§ Exercise details: Copy out lines with the word "keyboard" from the material that follows.

§ Information provided:
========
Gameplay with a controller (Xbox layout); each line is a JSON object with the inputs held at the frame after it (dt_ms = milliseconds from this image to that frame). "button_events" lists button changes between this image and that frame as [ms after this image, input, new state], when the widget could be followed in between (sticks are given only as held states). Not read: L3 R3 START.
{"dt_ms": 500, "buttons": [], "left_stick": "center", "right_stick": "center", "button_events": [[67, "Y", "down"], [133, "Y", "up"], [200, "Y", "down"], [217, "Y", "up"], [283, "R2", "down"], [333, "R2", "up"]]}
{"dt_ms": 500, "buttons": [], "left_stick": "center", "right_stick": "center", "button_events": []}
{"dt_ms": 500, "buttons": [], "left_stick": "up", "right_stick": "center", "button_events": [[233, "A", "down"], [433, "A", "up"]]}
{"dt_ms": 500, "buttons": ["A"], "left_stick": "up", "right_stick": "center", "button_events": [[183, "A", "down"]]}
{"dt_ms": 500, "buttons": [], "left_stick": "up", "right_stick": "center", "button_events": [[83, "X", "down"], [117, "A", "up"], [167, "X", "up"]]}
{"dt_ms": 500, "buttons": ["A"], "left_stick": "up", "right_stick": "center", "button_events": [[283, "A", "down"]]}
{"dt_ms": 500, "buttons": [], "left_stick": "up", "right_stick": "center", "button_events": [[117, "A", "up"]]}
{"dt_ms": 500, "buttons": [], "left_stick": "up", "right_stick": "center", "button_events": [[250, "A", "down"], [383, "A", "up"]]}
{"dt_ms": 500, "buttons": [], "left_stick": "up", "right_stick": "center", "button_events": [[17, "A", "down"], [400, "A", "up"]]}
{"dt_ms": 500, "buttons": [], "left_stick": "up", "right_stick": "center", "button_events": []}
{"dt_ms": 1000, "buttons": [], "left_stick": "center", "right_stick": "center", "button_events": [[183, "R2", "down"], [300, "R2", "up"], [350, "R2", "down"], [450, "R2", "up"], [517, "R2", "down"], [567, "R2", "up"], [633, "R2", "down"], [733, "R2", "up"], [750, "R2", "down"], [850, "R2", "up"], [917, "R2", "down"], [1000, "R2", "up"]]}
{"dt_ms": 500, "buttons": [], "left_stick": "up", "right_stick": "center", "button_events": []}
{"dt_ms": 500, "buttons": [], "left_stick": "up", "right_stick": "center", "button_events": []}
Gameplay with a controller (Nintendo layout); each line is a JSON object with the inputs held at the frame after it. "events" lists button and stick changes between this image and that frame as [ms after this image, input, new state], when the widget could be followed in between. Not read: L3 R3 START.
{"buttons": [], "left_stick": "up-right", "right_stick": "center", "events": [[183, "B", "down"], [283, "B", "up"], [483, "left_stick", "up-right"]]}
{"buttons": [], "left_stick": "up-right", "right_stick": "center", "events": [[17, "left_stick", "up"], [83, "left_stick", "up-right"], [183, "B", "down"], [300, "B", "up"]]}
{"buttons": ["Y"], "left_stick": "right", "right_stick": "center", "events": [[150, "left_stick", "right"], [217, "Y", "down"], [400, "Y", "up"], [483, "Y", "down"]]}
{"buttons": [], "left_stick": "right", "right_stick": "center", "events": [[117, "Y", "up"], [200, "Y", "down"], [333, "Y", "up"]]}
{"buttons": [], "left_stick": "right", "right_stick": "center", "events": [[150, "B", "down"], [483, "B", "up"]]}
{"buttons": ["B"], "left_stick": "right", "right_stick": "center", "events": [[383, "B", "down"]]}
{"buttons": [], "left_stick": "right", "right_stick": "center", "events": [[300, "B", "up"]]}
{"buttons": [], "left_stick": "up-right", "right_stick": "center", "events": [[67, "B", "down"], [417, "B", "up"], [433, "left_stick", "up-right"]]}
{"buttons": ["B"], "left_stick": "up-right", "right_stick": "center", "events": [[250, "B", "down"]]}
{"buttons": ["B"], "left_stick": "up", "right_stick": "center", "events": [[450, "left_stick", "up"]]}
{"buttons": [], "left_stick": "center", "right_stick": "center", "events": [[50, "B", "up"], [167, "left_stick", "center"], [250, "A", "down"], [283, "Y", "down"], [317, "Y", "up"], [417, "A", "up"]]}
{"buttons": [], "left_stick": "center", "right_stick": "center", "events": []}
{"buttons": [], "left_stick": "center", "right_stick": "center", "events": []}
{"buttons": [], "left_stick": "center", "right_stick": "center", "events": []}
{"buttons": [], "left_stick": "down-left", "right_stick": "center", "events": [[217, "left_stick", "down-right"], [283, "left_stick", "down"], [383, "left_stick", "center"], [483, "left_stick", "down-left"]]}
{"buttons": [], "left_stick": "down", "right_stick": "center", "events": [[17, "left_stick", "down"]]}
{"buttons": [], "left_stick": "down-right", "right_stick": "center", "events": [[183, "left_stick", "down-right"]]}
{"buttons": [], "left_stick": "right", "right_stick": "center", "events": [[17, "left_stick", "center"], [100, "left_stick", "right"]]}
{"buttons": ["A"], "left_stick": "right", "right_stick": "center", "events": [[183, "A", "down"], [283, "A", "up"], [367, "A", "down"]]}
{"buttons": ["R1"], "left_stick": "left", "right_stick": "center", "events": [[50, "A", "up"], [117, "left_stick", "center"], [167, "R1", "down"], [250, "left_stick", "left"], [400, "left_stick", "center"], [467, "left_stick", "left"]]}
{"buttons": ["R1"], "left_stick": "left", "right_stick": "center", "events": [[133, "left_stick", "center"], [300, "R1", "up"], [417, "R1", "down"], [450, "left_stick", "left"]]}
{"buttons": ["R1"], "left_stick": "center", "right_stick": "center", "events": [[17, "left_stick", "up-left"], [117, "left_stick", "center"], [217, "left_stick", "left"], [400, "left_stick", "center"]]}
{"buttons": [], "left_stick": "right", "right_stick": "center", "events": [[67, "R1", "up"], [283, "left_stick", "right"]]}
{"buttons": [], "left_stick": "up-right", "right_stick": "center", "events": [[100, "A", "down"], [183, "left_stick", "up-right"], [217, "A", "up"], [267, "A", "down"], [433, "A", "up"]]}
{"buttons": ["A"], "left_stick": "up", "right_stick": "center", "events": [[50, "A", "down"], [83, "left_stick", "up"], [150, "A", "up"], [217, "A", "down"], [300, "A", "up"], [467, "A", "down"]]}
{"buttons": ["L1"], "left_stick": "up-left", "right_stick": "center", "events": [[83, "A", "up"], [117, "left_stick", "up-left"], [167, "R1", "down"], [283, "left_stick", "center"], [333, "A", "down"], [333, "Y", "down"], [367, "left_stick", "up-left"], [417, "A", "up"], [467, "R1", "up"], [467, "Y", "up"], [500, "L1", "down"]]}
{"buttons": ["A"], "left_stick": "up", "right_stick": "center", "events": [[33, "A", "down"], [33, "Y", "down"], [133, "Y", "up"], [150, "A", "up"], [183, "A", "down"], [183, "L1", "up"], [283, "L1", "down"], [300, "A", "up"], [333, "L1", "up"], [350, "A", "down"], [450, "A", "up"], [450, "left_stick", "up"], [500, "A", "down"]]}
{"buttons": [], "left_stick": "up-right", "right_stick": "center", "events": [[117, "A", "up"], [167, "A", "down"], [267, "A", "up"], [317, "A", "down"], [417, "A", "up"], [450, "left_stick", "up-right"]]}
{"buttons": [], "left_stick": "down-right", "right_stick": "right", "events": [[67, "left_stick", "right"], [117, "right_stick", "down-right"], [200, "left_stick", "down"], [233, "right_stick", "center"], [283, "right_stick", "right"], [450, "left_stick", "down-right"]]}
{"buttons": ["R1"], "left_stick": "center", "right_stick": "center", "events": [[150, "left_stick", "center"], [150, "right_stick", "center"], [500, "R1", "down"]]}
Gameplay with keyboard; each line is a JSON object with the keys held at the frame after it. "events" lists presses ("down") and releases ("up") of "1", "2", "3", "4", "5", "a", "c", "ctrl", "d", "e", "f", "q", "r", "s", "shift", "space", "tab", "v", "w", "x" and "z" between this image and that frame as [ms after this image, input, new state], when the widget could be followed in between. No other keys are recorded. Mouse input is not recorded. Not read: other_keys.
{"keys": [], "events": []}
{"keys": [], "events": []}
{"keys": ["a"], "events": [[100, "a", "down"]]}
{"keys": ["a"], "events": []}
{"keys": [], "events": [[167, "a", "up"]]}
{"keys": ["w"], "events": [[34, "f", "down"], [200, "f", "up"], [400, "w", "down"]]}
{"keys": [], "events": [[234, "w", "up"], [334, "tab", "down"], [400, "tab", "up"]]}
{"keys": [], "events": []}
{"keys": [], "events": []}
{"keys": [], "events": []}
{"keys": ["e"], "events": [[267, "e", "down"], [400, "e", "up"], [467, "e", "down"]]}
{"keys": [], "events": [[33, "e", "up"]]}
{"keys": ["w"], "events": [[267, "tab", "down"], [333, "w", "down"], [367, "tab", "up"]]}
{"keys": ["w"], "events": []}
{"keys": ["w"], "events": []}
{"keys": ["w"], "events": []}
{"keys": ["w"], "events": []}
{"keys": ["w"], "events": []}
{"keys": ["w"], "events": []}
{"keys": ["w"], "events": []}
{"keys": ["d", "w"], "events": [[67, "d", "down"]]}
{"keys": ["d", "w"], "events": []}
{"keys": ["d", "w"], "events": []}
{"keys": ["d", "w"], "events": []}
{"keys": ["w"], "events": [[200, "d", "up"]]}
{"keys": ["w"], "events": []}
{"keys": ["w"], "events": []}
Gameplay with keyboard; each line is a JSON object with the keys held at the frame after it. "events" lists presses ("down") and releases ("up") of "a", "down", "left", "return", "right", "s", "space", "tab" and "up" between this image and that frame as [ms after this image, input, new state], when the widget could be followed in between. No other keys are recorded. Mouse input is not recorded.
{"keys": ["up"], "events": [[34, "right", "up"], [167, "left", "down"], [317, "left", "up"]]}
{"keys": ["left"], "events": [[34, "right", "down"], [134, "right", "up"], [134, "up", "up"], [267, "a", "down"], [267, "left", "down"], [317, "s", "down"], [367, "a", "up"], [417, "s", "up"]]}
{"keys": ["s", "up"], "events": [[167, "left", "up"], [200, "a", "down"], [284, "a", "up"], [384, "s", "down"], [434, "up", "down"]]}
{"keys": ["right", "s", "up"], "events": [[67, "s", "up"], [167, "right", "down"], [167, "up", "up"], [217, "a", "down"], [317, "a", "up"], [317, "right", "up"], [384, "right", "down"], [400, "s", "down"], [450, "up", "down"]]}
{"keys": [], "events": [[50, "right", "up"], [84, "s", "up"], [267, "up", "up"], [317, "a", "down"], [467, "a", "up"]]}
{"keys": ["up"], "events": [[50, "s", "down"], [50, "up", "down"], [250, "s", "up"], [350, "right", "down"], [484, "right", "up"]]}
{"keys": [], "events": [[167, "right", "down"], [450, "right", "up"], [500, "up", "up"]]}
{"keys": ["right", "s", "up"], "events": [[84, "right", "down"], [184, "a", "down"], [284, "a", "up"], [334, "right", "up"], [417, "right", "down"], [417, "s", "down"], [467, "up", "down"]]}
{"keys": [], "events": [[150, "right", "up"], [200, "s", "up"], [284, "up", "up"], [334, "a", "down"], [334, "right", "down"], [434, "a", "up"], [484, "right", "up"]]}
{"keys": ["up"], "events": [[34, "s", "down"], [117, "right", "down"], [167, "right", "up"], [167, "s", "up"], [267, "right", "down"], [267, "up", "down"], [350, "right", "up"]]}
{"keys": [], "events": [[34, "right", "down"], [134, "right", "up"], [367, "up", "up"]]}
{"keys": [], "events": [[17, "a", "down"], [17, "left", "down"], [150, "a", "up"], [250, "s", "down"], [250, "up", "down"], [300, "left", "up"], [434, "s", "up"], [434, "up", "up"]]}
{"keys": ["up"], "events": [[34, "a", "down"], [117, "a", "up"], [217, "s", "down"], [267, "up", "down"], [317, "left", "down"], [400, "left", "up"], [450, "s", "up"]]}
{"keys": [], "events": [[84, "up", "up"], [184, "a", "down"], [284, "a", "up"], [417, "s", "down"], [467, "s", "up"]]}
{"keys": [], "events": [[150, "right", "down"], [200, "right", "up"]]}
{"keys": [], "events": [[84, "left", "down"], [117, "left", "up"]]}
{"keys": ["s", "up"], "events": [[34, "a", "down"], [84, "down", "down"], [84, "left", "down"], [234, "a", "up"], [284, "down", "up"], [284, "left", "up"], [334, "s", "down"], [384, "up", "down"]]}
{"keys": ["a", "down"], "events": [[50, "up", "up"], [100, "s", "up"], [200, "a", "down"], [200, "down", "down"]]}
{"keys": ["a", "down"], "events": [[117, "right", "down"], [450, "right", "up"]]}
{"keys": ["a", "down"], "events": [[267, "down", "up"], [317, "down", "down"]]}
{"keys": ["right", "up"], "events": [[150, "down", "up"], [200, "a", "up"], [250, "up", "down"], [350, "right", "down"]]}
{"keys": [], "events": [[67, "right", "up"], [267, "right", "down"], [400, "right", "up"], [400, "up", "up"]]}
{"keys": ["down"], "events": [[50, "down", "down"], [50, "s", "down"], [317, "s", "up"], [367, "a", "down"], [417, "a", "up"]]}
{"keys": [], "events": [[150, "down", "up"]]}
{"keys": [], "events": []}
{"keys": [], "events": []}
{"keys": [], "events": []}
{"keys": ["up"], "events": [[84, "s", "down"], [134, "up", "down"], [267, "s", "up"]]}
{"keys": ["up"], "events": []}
========
§ Result of this exercise:
Gameplay with keyboard; each line is a JSON object with the keys held at the frame after it. "events" lists presses ("down") and releases ("up") of "1", "2", "3", "4", "5", "a", "c", "ctrl", "d", "e", "f", "q", "r", "s", "shift", "space", "tab", "v", "w", "x" and "z" between this image and that frame as [ms after this image, input, new state], when the widget could be followed in between. No other keys are recorded. Mouse input is not recorded. Not read: other_keys.
Gameplay with keyboard; each line is a JSON object with the keys held at the frame after it. "events" lists presses ("down") and releases ("up") of "a", "down", "left", "return", "right", "s", "space", "tab" and "up" between this image and that frame as [ms after this image, input, new state], when the widget could be followed in between. No other keys are recorded. Mouse input is not recorded.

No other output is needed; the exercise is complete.